# GOAL OF THE EXERCISE
In the entries below, the lines from the one with "151.985 111.25 180))" through the one with "130.75 91.1875 90))" are to be copied exactly; both ends count.

(Collection entries)
----------

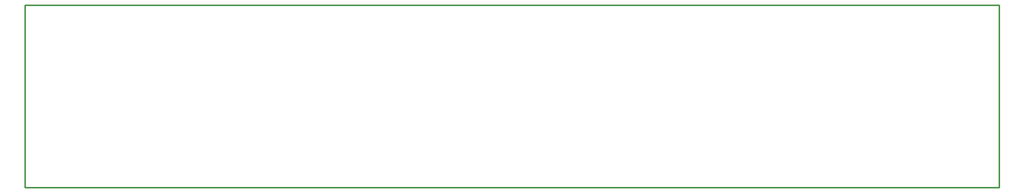
<source format=gbr>
G04 #@! TF.GenerationSoftware,KiCad,Pcbnew,8.0.6*
G04 #@! TF.CreationDate,2025-01-27T09:09:25-05:00*
G04 #@! TF.ProjectId,8x16seg,38783136-7365-4672-9e6b-696361645f70,v1.1.0*
G04 #@! TF.SameCoordinates,Original*
G04 #@! TF.FileFunction,Profile,NP*
%FSLAX46Y46*%
G04 Gerber Fmt 4.6, Leading zero omitted, Abs format (unit mm)*
G04 Created by KiCad (PCBNEW 8.0.6) date 2025-01-27 09:09:25*
%MOMM*%
%LPD*%
G01*
G04 APERTURE LIST*
G04 #@! TA.AperFunction,Profile*
%ADD10C,0.254000*%
G04 #@! TD*
G04 APERTURE END LIST*
D10*
X228440000Y-86360000D02*
X228440000Y-116840000D01*
X228440000Y-116840000D02*
X66200000Y-116840000D01*
X66200000Y-116840000D02*
X66200000Y-86360000D01*
X66200000Y-86360000D02*
X228440000Y-86360000D01*
M02*

</source>
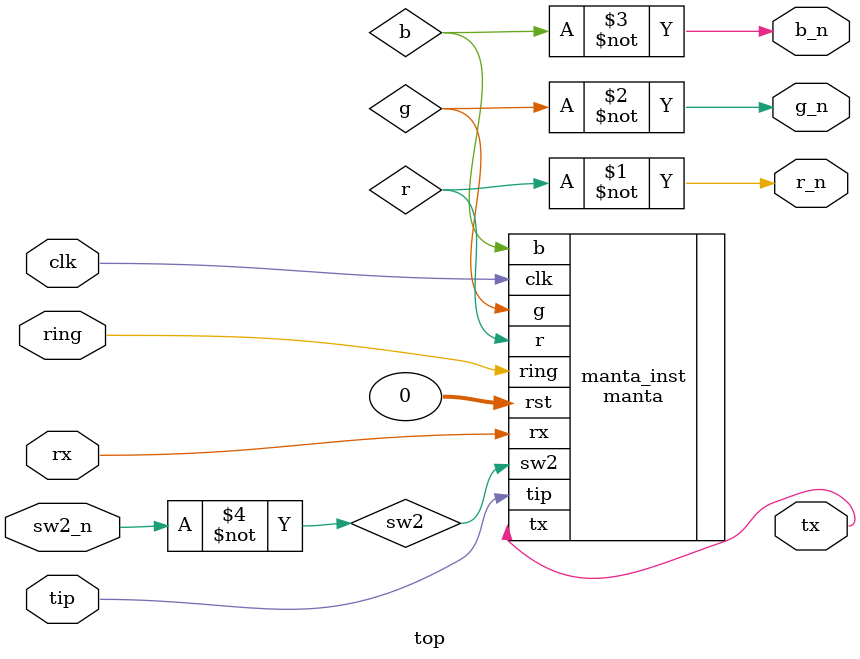
<source format=sv>
module top (
  input logic clk,
  input logic rx,
  input logic sw2_n,
  input logic tip,
  input logic ring,
  output wire tx,
  output wire r_n,
  output wire g_n,
  output wire b_n
);

  wire r, g, b, sw2;
  assign r_n = ~r,
    g_n = ~g,
    b_n = ~b,
    sw2 = ~sw2_n;

  manta manta_inst (
    .clk(clk),
    .rst(0),
    .rx(rx),
    .tx(tx),
    .sw2(sw2),
    .r(r),
    .g(g),
    .b(b),
    .tip(tip),
    .ring(ring)
  );

endmodule

</source>
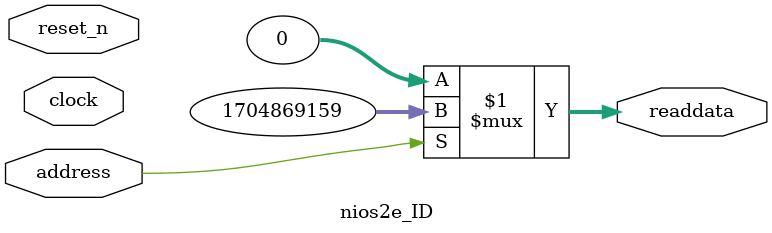
<source format=v>



// synthesis translate_off
`timescale 1ns / 1ps
// synthesis translate_on

// turn off superfluous verilog processor warnings 
// altera message_level Level1 
// altera message_off 10034 10035 10036 10037 10230 10240 10030 

module nios2e_ID (
               // inputs:
                address,
                clock,
                reset_n,

               // outputs:
                readdata
             )
;

  output  [ 31: 0] readdata;
  input            address;
  input            clock;
  input            reset_n;

  wire    [ 31: 0] readdata;
  //control_slave, which is an e_avalon_slave
  assign readdata = address ? 1704869159 : 0;

endmodule



</source>
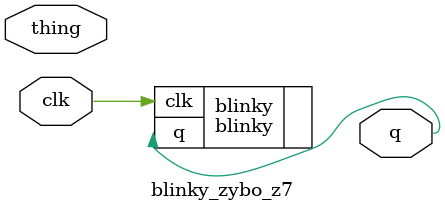
<source format=v>
module blinky_zybo_z7
  #(parameter random = 16,
  parameter blah = 2)
  (input wire  clk,
   output wire q,
   input wire [((2+random)/(blah)):4] thing
   );

   blinky #(.clk_freq_hz (125_000_000)) blinky
     (.clk (clk),
      .q   (q));

endmodule


</source>
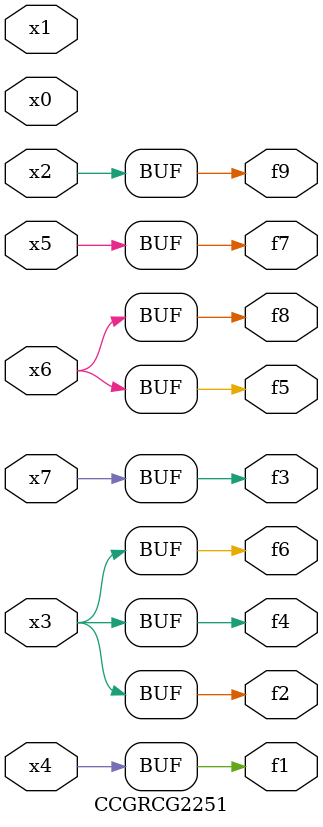
<source format=v>
module CCGRCG2251(
	input x0, x1, x2, x3, x4, x5, x6, x7,
	output f1, f2, f3, f4, f5, f6, f7, f8, f9
);
	assign f1 = x4;
	assign f2 = x3;
	assign f3 = x7;
	assign f4 = x3;
	assign f5 = x6;
	assign f6 = x3;
	assign f7 = x5;
	assign f8 = x6;
	assign f9 = x2;
endmodule

</source>
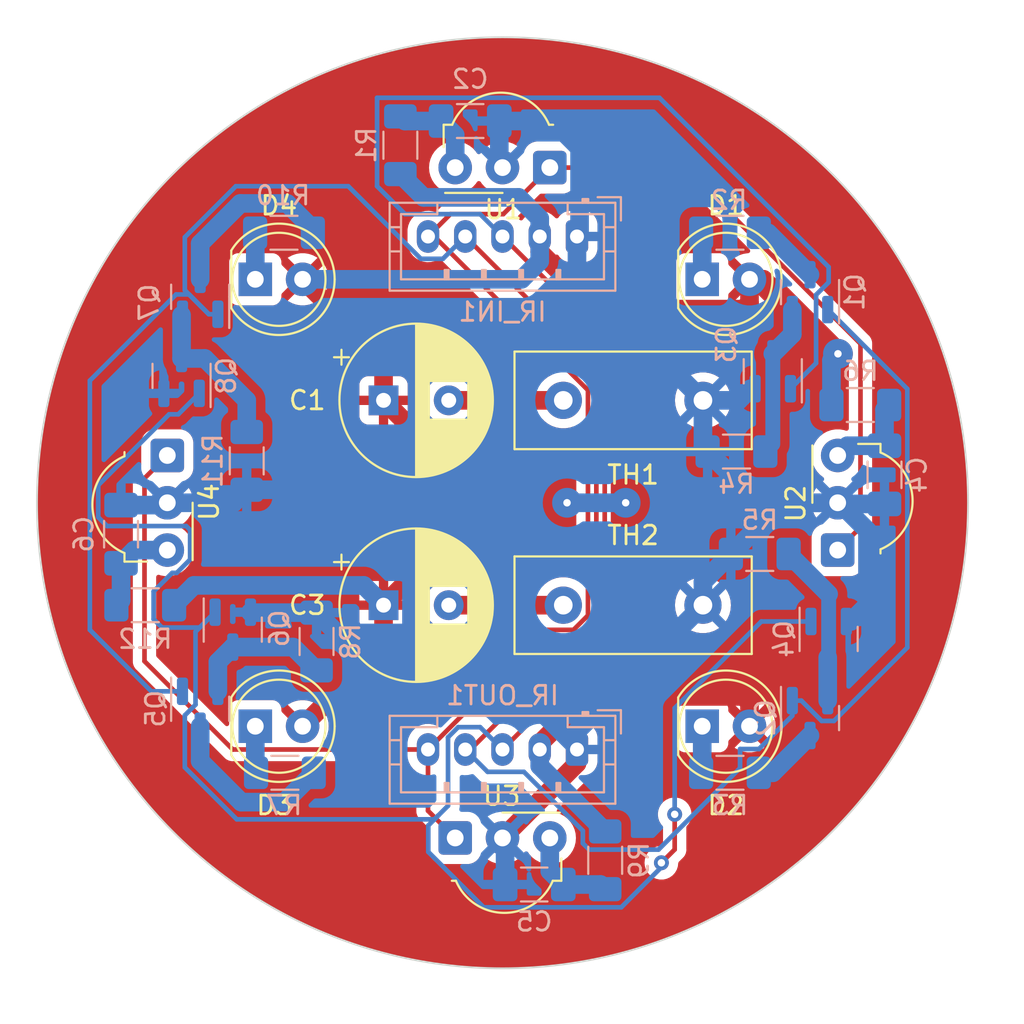
<source format=kicad_pcb>
(kicad_pcb (version 20221018) (generator pcbnew)

  (general
    (thickness 1.6)
  )

  (paper "A4")
  (layers
    (0 "F.Cu" signal)
    (31 "B.Cu" signal)
    (32 "B.Adhes" user "B.Adhesive")
    (33 "F.Adhes" user "F.Adhesive")
    (34 "B.Paste" user)
    (35 "F.Paste" user)
    (36 "B.SilkS" user "B.Silkscreen")
    (37 "F.SilkS" user "F.Silkscreen")
    (38 "B.Mask" user)
    (39 "F.Mask" user)
    (40 "Dwgs.User" user "User.Drawings")
    (41 "Cmts.User" user "User.Comments")
    (42 "Eco1.User" user "User.Eco1")
    (43 "Eco2.User" user "User.Eco2")
    (44 "Edge.Cuts" user)
    (45 "Margin" user)
    (46 "B.CrtYd" user "B.Courtyard")
    (47 "F.CrtYd" user "F.Courtyard")
    (48 "B.Fab" user)
    (49 "F.Fab" user)
    (50 "User.1" user)
    (51 "User.2" user)
    (52 "User.3" user)
    (53 "User.4" user)
    (54 "User.5" user)
    (55 "User.6" user)
    (56 "User.7" user)
    (57 "User.8" user)
    (58 "User.9" user)
  )

  (setup
    (pad_to_mask_clearance 0)
    (pcbplotparams
      (layerselection 0x00010fc_ffffffff)
      (plot_on_all_layers_selection 0x0000000_00000000)
      (disableapertmacros false)
      (usegerberextensions false)
      (usegerberattributes true)
      (usegerberadvancedattributes true)
      (creategerberjobfile true)
      (dashed_line_dash_ratio 12.000000)
      (dashed_line_gap_ratio 3.000000)
      (svgprecision 4)
      (plotframeref false)
      (viasonmask false)
      (mode 1)
      (useauxorigin false)
      (hpglpennumber 1)
      (hpglpenspeed 20)
      (hpglpendiameter 15.000000)
      (dxfpolygonmode true)
      (dxfimperialunits true)
      (dxfusepcbnewfont true)
      (psnegative false)
      (psa4output false)
      (plotreference true)
      (plotvalue true)
      (plotinvisibletext false)
      (sketchpadsonfab false)
      (subtractmaskfromsilk false)
      (outputformat 1)
      (mirror false)
      (drillshape 1)
      (scaleselection 1)
      (outputdirectory "")
    )
  )

  (net 0 "")
  (net 1 "+5V")
  (net 2 "Net-(C1-Pad2)")
  (net 3 "Net-(U1-Vs)")
  (net 4 "GND")
  (net 5 "Net-(C3-Pad2)")
  (net 6 "Net-(U2-Vs)")
  (net 7 "Net-(U3-Vs)")
  (net 8 "Net-(U4-Vs)")
  (net 9 "Net-(D1-K)")
  (net 10 "Net-(D2-K)")
  (net 11 "Net-(D3-K)")
  (net 12 "Net-(D4-K)")
  (net 13 "/IR_MODE")
  (net 14 "/IR_TX")
  (net 15 "/IR_RX")
  (net 16 "Net-(Q1-S)")
  (net 17 "Net-(Q1-D)")
  (net 18 "Net-(Q2-S)")
  (net 19 "Net-(Q2-D)")
  (net 20 "Net-(Q5-S)")
  (net 21 "Net-(Q5-D)")
  (net 22 "Net-(Q7-S)")
  (net 23 "Net-(Q7-D)")

  (footprint "OptoDevice:Vishay_MOLD-3Pin" (layer "F.Cu") (at 129.985 95.46 -90))

  (footprint "OptoDevice:Vishay_MOLD-3Pin" (layer "F.Cu") (at 165.985 100.54 90))

  (footprint "Capacitor_THT:C_Disc_D12.5mm_W5.0mm_P7.50mm" (layer "F.Cu") (at 151.25 103.5))

  (footprint "Capacitor_THT:C_Disc_D12.5mm_W5.0mm_P7.50mm" (layer "F.Cu") (at 151.25 92.5))

  (footprint "LED_THT:LED_D5.0mm_IRBlack" (layer "F.Cu") (at 158.71 86))

  (footprint "Capacitor_THT:CP_Radial_D8.0mm_P3.50mm" (layer "F.Cu") (at 141.597349 92.5))

  (footprint "LED_THT:LED_D5.0mm_IRBlack" (layer "F.Cu") (at 158.71 110))

  (footprint "OptoDevice:Vishay_MOLD-3Pin" (layer "F.Cu") (at 150.525 80 180))

  (footprint "OptoDevice:Vishay_MOLD-3Pin" (layer "F.Cu") (at 145.445 116))

  (footprint "LED_THT:LED_D5.0mm_IRBlack" (layer "F.Cu") (at 134.71 86))

  (footprint "LED_THT:LED_D5.0mm_IRBlack" (layer "F.Cu") (at 134.71 110))

  (footprint "Capacitor_THT:CP_Radial_D8.0mm_P3.50mm" (layer "F.Cu") (at 141.597349 103.5))

  (footprint "Package_TO_SOT_SMD:SOT-23" (layer "B.Cu") (at 164.5 86.6875 90))

  (footprint "Capacitor_SMD:C_1206_3216Metric_Pad1.33x1.80mm_HandSolder" (layer "B.Cu") (at 168.5 96.5 -90))

  (footprint "Resistor_SMD:R_1206_3216Metric_Pad1.30x1.75mm_HandSolder" (layer "B.Cu") (at 160.2 112.5))

  (footprint "Resistor_SMD:R_1206_3216Metric_Pad1.30x1.75mm_HandSolder" (layer "B.Cu") (at 160.55 95.25 180))

  (footprint "Connector_JST:JST_PH_B5B-PH-K_1x05_P2.00mm_Vertical" (layer "B.Cu") (at 151.985 111.25 180))

  (footprint "Resistor_SMD:R_1206_3216Metric_Pad1.30x1.75mm_HandSolder" (layer "B.Cu") (at 134.25 95.75 -90))

  (footprint "Capacitor_SMD:C_1206_3216Metric_Pad1.33x1.80mm_HandSolder" (layer "B.Cu") (at 149.6875 118.5 180))

  (footprint "Resistor_SMD:R_1206_3216Metric_Pad1.30x1.75mm_HandSolder" (layer "B.Cu") (at 167.2 92.75 180))

  (footprint "Resistor_SMD:R_1206_3216Metric_Pad1.30x1.75mm_HandSolder" (layer "B.Cu") (at 153.5 117.2 90))

  (footprint "Resistor_SMD:R_1206_3216Metric_Pad1.30x1.75mm_HandSolder" (layer "B.Cu") (at 138 105.45 90))

  (footprint "Resistor_SMD:R_1206_3216Metric_Pad1.30x1.75mm_HandSolder" (layer "B.Cu") (at 136.25 83.5))

  (footprint "Package_TO_SOT_SMD:SOT-23" (layer "B.Cu") (at 165.5 105.3125 -90))

  (footprint "Package_TO_SOT_SMD:SOT-23" (layer "B.Cu") (at 133.5 104.8125 -90))

  (footprint "Package_TO_SOT_SMD:SOT-23" (layer "B.Cu") (at 162.5 90.9375 90))

  (footprint "Package_TO_SOT_SMD:SOT-23" (layer "B.Cu") (at 130.75 91.1875 90))

  (footprint "Capacitor_SMD:C_1206_3216Metric_Pad1.33x1.80mm_HandSolder" (layer "B.Cu") (at 146.25 77.5))

  (footprint "Package_TO_SOT_SMD:SOT-23" (layer "B.Cu") (at 164.5 109.5625 -90))

  (footprint "Resistor_SMD:R_1206_3216Metric_Pad1.30x1.75mm_HandSolder" (layer "B.Cu") (at 142.5 78.8 -90))

  (footprint "Capacitor_SMD:C_1206_3216Metric_Pad1.33x1.80mm_HandSolder" (layer "B.Cu") (at 127.5 99.6875 90))

  (footprint "Package_TO_SOT_SMD:SOT-23" (layer "B.Cu") (at 131.75 109.0625 -90))

  (footprint "Resistor_SMD:R_1206_3216Metric_Pad1.30x1.75mm_HandSolder" (layer "B.Cu") (at 128.8 103.5))

  (footprint "Resistor_SMD:R_1206_3216Metric_Pad1.30x1.75mm_HandSolder" (layer "B.Cu") (at 160.2 83.5))

  (footprint "Connector_JST:JST_PH_B5B-PH-K_1x05_P2.00mm_Vertical" (layer "B.Cu") (at 151.985 83.7 180))

  (footprint "Resistor_SMD:R_1206_3216Metric_Pad1.30x1.75mm_HandSolder" (layer "B.Cu") (at 136.3 112.5))

  (footprint "Resistor_SMD:R_1206_3216Metric_Pad1.30x1.75mm_HandSolder" (layer "B.Cu") (at 161.8 100.75 180))

  (footprint "Package_TO_SOT_SMD:SOT-23" (layer "B.Cu")
    (tstamp e67ee89a-26be-4dfb-bfb9-8dbebe390e33)
    (at 131.75 86.9375 90)
    (descr "SOT, 3 Pin (https://www.jedec.org/system/files/docs/to-236h.pdf variant AB), generated with kicad-footprint-generator ipc_gullwing_generator.py")
    (tags "SOT TO_SOT_SMD")
    (property "Sheetfile" "ir_module.kicad_sch")
    (property "Sheetname" "IR Module3")
    (property "ki_description" "6.3A Id, 20V Vds, 21mOhm Rds, N-Channel StrongIRFET Power MOSFET, SOT-23")
    (property "ki_keywords" "N-Channel StrongIRFET MOSFET Load switch")
    (path "/904b00cc-5cab-4340-93d2-3dddf8c26d52/9fb56257-ab80-47d2-a995-889d2878d7de")
    (attr smd)
    (fp_text reference "Q7" (at -0.3125 -2.75 90) (layer "B.SilkS")
        (effects (font (size 1 1) (thickness 0.15)) (justify mirror))
      (tstamp 78c9e53a-bf5c-49f0-8797-8d97132a1b6a)
    )
    (fp_text value "IRLML6244" (at 0 -2.4 90) (layer "B.Fab")
        (effects (font (siz
... [223691 chars truncated]
</source>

----------

# ANSWER FOR THIS EXERCISE
  (footprint "Connector_JST:JST_PH_B5B-PH-K_1x05_P2.00mm_Vertical" (layer "B.Cu") (at 151.985 111.25 180))

  (footprint "Resistor_SMD:R_1206_3216Metric_Pad1.30x1.75mm_HandSolder" (layer "B.Cu") (at 134.25 95.75 -90))

  (footprint "Capacitor_SMD:C_1206_3216Metric_Pad1.33x1.80mm_HandSolder" (layer "B.Cu") (at 149.6875 118.5 180))

  (footprint "Resistor_SMD:R_1206_3216Metric_Pad1.30x1.75mm_HandSolder" (layer "B.Cu") (at 167.2 92.75 180))

  (footprint "Resistor_SMD:R_1206_3216Metric_Pad1.30x1.75mm_HandSolder" (layer "B.Cu") (at 153.5 117.2 90))

  (footprint "Resistor_SMD:R_1206_3216Metric_Pad1.30x1.75mm_HandSolder" (layer "B.Cu") (at 138 105.45 90))

  (footprint "Resistor_SMD:R_1206_3216Metric_Pad1.30x1.75mm_HandSolder" (layer "B.Cu") (at 136.25 83.5))

  (footprint "Package_TO_SOT_SMD:SOT-23" (layer "B.Cu") (at 165.5 105.3125 -90))

  (footprint "Package_TO_SOT_SMD:SOT-23" (layer "B.Cu") (at 133.5 104.8125 -90))

  (footprint "Package_TO_SOT_SMD:SOT-23" (layer "B.Cu") (at 162.5 90.9375 90))

  (footprint "Package_TO_SOT_SMD:SOT-23" (layer "B.Cu") (at 130.75 91.1875 90))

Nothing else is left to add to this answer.